=== Section Start ===

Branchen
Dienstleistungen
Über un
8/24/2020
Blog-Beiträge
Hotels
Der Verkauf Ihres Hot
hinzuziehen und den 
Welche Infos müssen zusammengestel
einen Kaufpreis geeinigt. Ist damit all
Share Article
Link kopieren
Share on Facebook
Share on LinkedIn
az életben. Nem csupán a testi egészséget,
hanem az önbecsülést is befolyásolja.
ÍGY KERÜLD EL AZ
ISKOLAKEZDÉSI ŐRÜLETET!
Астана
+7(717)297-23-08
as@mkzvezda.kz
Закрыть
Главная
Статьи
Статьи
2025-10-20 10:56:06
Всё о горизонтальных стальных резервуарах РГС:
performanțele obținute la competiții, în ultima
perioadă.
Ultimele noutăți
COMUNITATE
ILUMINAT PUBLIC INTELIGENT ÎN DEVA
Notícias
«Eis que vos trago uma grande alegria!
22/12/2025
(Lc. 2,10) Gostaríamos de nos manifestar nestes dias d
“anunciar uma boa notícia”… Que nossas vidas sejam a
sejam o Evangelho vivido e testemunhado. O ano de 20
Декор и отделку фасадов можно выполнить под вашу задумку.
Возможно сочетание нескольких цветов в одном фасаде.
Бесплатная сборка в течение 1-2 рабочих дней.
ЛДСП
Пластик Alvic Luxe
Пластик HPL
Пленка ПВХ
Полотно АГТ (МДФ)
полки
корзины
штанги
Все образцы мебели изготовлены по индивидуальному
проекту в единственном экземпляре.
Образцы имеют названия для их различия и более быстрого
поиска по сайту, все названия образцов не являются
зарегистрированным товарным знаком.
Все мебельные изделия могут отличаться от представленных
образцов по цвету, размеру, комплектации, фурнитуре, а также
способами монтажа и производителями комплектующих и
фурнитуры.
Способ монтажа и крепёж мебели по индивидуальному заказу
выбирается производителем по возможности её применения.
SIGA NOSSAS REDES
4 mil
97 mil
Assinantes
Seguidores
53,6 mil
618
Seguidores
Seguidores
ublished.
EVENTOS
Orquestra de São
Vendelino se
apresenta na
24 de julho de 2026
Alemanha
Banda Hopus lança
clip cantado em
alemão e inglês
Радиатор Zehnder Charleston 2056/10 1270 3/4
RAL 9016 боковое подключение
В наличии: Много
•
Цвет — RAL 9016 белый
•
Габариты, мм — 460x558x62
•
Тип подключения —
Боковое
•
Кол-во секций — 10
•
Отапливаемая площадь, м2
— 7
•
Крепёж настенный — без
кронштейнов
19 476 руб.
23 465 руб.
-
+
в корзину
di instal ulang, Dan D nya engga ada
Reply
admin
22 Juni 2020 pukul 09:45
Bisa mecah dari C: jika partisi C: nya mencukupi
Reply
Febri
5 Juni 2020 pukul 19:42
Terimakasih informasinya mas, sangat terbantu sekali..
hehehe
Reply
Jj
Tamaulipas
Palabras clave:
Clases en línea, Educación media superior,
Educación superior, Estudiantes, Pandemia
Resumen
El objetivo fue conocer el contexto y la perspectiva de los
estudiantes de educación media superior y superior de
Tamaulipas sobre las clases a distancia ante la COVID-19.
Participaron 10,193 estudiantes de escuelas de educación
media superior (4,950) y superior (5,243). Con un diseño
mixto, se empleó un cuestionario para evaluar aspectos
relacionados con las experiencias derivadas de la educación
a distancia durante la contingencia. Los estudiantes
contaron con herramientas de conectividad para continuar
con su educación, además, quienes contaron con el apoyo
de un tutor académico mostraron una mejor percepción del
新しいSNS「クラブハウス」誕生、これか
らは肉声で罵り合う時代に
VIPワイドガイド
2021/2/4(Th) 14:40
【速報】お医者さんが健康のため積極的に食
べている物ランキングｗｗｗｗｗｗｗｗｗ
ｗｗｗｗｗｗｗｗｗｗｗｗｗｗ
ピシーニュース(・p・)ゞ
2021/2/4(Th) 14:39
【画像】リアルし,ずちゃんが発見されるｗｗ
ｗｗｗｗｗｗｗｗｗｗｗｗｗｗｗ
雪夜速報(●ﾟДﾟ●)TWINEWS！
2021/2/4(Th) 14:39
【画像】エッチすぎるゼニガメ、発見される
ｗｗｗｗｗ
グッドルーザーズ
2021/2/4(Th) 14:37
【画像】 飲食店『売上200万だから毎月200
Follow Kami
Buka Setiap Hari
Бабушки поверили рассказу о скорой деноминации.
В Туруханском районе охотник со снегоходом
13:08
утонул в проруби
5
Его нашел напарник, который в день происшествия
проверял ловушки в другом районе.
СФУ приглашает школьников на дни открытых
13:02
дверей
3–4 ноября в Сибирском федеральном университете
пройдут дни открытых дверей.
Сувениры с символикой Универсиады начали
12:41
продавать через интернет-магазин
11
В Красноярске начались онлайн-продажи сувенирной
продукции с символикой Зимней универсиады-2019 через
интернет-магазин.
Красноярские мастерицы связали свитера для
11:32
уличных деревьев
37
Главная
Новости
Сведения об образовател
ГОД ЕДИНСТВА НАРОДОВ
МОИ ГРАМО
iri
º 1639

=== Section End ===

Spot the lines above that mention "media" and copy them.

Clases en línea, Educación media superior,
estudiantes de educación media superior y superior de
media superior (4,950) y superior (5,243). Con un diseño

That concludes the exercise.